One can see that in Nepal, excelling in team sports has been difficult as infrastructure and training resources are limited. We find that individual sports are where Nepalis achieve worldwide recognition and excellence. A person's will and tenacity can provide the drive to succeed alone, as opposed to having to depend on a whole team and all the back up services and resources that a team needs to excel.

With such a vision, the Sports Council in the 1970s encouraged individual sports such as Tae Kwon Do. The results of this foresight and investment in the future of individual sports are apparent with today's successes. When I was a young golfer, I had plenty of ambition. However, in those days, there were no proper training facilities or competitions that could improve my game. The support I received was mostly from individuals, because going abroad to play in tournaments or training was unaffordable. While there is no point looking back ruefully, the past is a lesson for the future.
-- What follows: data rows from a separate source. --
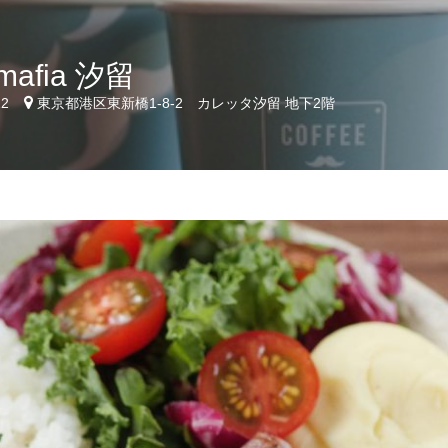
 mafia 汐留
12
東京都港区東新橋1-8-2 カレッタ汐留 地下2階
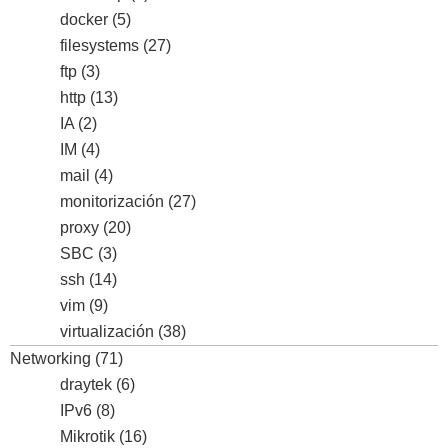
docker
(5)
filesystems
(27)
ftp
(3)
http
(13)
IA
(2)
IM
(4)
mail
(4)
monitorización
(27)
proxy
(20)
SBC
(3)
ssh
(14)
vim
(9)
virtualización
(38)
Networking
(71)
draytek
(6)
IPv6
(8)
Mikrotik
(16)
Sports rarely develop on a national level with just the support of that sport's fraternity. This is very much the case with golf that receives little recognition and no support from Nepal's sports authorities. For the development of this or any sport, youth must be supported with organised training programs and opportunities.

It is vital to expose more young people to individual sports and encourage them to be future stars by providing training opportunities and facilities. A few months ago, the Royal Nepal Golf Club brought in a renowned regional golf instructor, Ajay Gupta, to teach youngsters, lay the foundations of the sport and to raise the standard of the game. Similarly, with the support of Gokarna Forest Golf Resort & Spa, I, along with other professionals, have been promoting the sport in schools for children between the ages of 10 and 16. These kinds of programs raise awareness about the sport among both the youth and educational institutions. Talented and interested youngsters are given the chance to try their hand at it and perhaps even flourish.

A future in the sport is quite lucrative. If one has talent and works hard enough, there are a host of opportunities at professional tournaments like the regional Indian PGA tour, the Asian & European PGA tours and the most coveted United Stated PGA Tour with a total prize money in excess of $200 million a year! Golfers from any part of the world can participate in any of these tours. You just have to be good enough to qualify.

Nepali professional golfers playing on the world money tours is not going to happen overnight. It certainly won't be easy for an individual to go it alone. The players need the support of integrated plans from all the golf clubs and sustained commitment. The golf clubs should unite, and through Nepal's Golf governing body, solicit maximum cooperation and help from the Sports Council to promote golf among young Nepalis.

Let us facilitate and encourage educational institutions to participate. Young people should take up this wonderful sport. Nepal can produce champions.

Deepak Acharya is a golf instructor and Head Golf Professional at Gokarna Forest Golf Resort & Spa, Kathmandu.